Im trying to prove the above question. I have been given a definition of an induction:

Definition nat_ind 
  (p : nat -> Prop)
  (basis : p 0)
  (step : forall n, p n -> p (S n)) :
    forall n, p n := fix f n :=
      match n return p n with
      | 0 => basis
      | S n => step n (f n)
      end.

This is my attempt, but don't know how to finish

Goal forall a b c, a * b * c = a * (b * c).
Proof. 
 apply nat_ind.
  - intros a b c. revert a.
    apply (nat_ind (fun a => a * b * c = a * (b * c))); simpl.
    + reflexivity.
    + intros. f_equal. intros. 

After your very first nat_ind invocation, if you look at your goal, you see that Coq did not do the right thing at all!

______________________________________(1/3)
forall a b c : nat, a * b * c = a * (b * c)
______________________________________(2/3)
nat ->
(forall a b c : nat, a * b * c = a * (b * c)) ->
forall a b c : nat, a * b * c = a * (b * c)
______________________________________(3/3)
nat

What happened here is that it made a guess for your motive p , and decided to unify it with fun (_: nat) => <YOUR_WHOLE_GOAL> , a function which given any nat would give your goal... Yes, this is silly!

One way to nudge it into doing the induction on a is by explicitly forcing it to do so, with:

apply nat_ind with (n:= a)

(where the n matches the name used in your definition of nat_ind )
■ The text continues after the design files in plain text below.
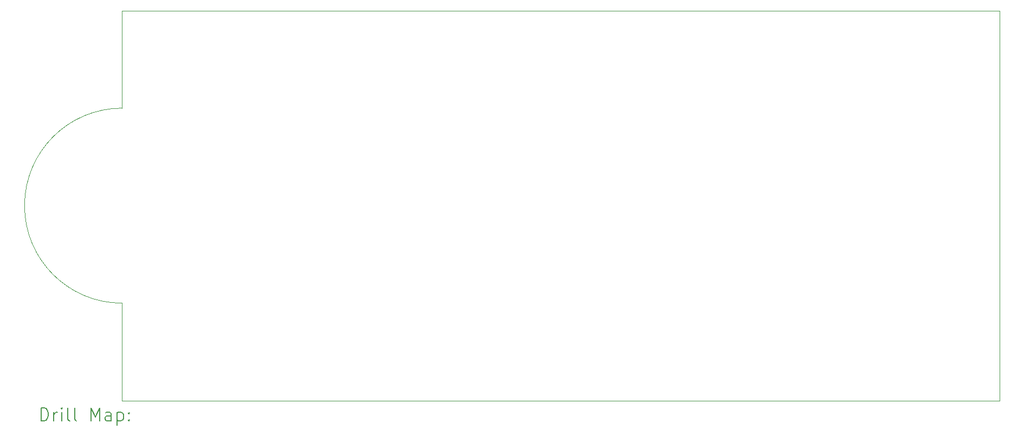
<source format=gbr>
%TF.GenerationSoftware,KiCad,Pcbnew,8.0.8+1*%
%TF.CreationDate,2025-02-28T11:20:59+11:00*%
%TF.ProjectId,vmon,766d6f6e-2e6b-4696-9361-645f70636258,rev?*%
%TF.SameCoordinates,Original*%
%TF.FileFunction,Drillmap*%
%TF.FilePolarity,Positive*%
%FSLAX45Y45*%
G04 Gerber Fmt 4.5, Leading zero omitted, Abs format (unit mm)*
G04 Created by KiCad (PCBNEW 8.0.8+1) date 2025-02-28 11:20:59*
%MOMM*%
%LPD*%
G01*
G04 APERTURE LIST*
%ADD10C,0.050000*%
%ADD11C,0.200000*%
G04 APERTURE END LIST*
D10*
X18796000Y-6858000D02*
X18796000Y-12954000D01*
X5080000Y-12954000D02*
X5080000Y-11430000D01*
X5080000Y-11430000D02*
G75*
G02*
X5080000Y-8382000I0J1524000D01*
G01*
X18796000Y-12954000D02*
X5080000Y-12954000D01*
X5080000Y-6858000D02*
X18796000Y-6858000D01*
X5080000Y-8382000D02*
X5080000Y-6858000D01*
D11*
X3814277Y-13267984D02*
X3814277Y-13067984D01*
X3814277Y-13067984D02*
X3861896Y-13067984D01*
X3861896Y-13067984D02*
X3890467Y-13077508D01*
X3890467Y-13077508D02*
X3909515Y-13096555D01*
X3909515Y-13096555D02*
X3919039Y-13115603D01*
X3919039Y-13115603D02*
X3928562Y-13153698D01*
X3928562Y-13153698D02*
X3928562Y-13182269D01*
X3928562Y-13182269D02*
X3919039Y-13220365D01*
X3919039Y-13220365D02*
X3909515Y-13239412D01*
X3909515Y-13239412D02*
X3890467Y-13258460D01*
X3890467Y-13258460D02*
X3861896Y-13267984D01*
X3861896Y-13267984D02*
X3814277Y-13267984D01*
X4014277Y-13267984D02*
X4014277Y-13134650D01*
X4014277Y-13172746D02*
X4023801Y-13153698D01*
X4023801Y-13153698D02*
X4033324Y-13144174D01*
X4033324Y-13144174D02*
X4052372Y-13134650D01*
X4052372Y-13134650D02*
X4071420Y-13134650D01*
X4138086Y-13267984D02*
X4138086Y-13134650D01*
X4138086Y-13067984D02*
X4128562Y-13077508D01*
X4128562Y-13077508D02*
X4138086Y-13087031D01*
X4138086Y-13087031D02*
X4147610Y-13077508D01*
X4147610Y-13077508D02*
X4138086Y-13067984D01*
X4138086Y-13067984D02*
X4138086Y-13087031D01*
X4261896Y-13267984D02*
X4242848Y-13258460D01*
X4242848Y-13258460D02*
X4233324Y-13239412D01*
X4233324Y-13239412D02*
X4233324Y-13067984D01*
X4366658Y-13267984D02*
X4347610Y-13258460D01*
X4347610Y-13258460D02*
X4338086Y-13239412D01*
X4338086Y-13239412D02*
X4338086Y-13067984D01*
X4595229Y-13267984D02*
X4595229Y-13067984D01*
X4595229Y-13067984D02*
X4661896Y-13210841D01*
X4661896Y-13210841D02*
X4728563Y-13067984D01*
X4728563Y-13067984D02*
X4728563Y-13267984D01*
X4909515Y-13267984D02*
X4909515Y-13163222D01*
X4909515Y-13163222D02*
X4899991Y-13144174D01*
X4899991Y-13144174D02*
X4880944Y-13134650D01*
X4880944Y-13134650D02*
X4842848Y-13134650D01*
X4842848Y-13134650D02*
X4823801Y-13144174D01*
X4909515Y-13258460D02*
X4890467Y-13267984D01*
X4890467Y-13267984D02*
X4842848Y-13267984D01*
X4842848Y-13267984D02*
X4823801Y-13258460D01*
X4823801Y-13258460D02*
X4814277Y-13239412D01*
X4814277Y-13239412D02*
X4814277Y-13220365D01*
X4814277Y-13220365D02*
X4823801Y-13201317D01*
X4823801Y-13201317D02*
X4842848Y-13191793D01*
X4842848Y-13191793D02*
X4890467Y-13191793D01*
X4890467Y-13191793D02*
X4909515Y-13182269D01*
X5004753Y-13134650D02*
X5004753Y-13334650D01*
X5004753Y-13144174D02*
X5023801Y-13134650D01*
X5023801Y-13134650D02*
X5061896Y-13134650D01*
X5061896Y-13134650D02*
X5080944Y-13144174D01*
X5080944Y-13144174D02*
X5090467Y-13153698D01*
X5090467Y-13153698D02*
X5099991Y-13172746D01*
X5099991Y-13172746D02*
X5099991Y-13229888D01*
X5099991Y-13229888D02*
X5090467Y-13248936D01*
X5090467Y-13248936D02*
X5080944Y-13258460D01*
X5080944Y-13258460D02*
X5061896Y-13267984D01*
X5061896Y-13267984D02*
X5023801Y-13267984D01*
X5023801Y-13267984D02*
X5004753Y-13258460D01*
X5185705Y-13248936D02*
X5195229Y-13258460D01*
X5195229Y-13258460D02*
X5185705Y-13267984D01*
X5185705Y-13267984D02*
X5176182Y-13258460D01*
X5176182Y-13258460D02*
X5185705Y-13248936D01*
X5185705Y-13248936D02*
X5185705Y-13267984D01*
X5185705Y-13144174D02*
X5195229Y-13153698D01*
X5195229Y-13153698D02*
X5185705Y-13163222D01*
X5185705Y-13163222D02*
X5176182Y-13153698D01*
X5176182Y-13153698D02*
X5185705Y-13144174D01*
X5185705Y-13144174D02*
X5185705Y-13163222D01*
M02*

</source>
After this, you get the much more reasonable goals:

______________________________________(1/2)
forall b c : nat, 0 * b * c = 0 * (b * c)
______________________________________(2/2)
forall n : nat,
(forall b c : nat, n * b * c = n * (b * c)) ->
forall b c : nat, S n * b * c = S n * (b * c)

where indeed a has been replaced by 0 and S n respectively.

[EDIT: I guess this does not quite answer your question as you had gotten your way to the same point with the second induction call...]

To solve your goal, it will help a lot to have a property about distributivity of multiplication over addition:

forall n m p, (n + m) * p = n * p + m * p

All of these, as well as what you're trying to prove, already exists in Coq. Is this homework? Are you just training?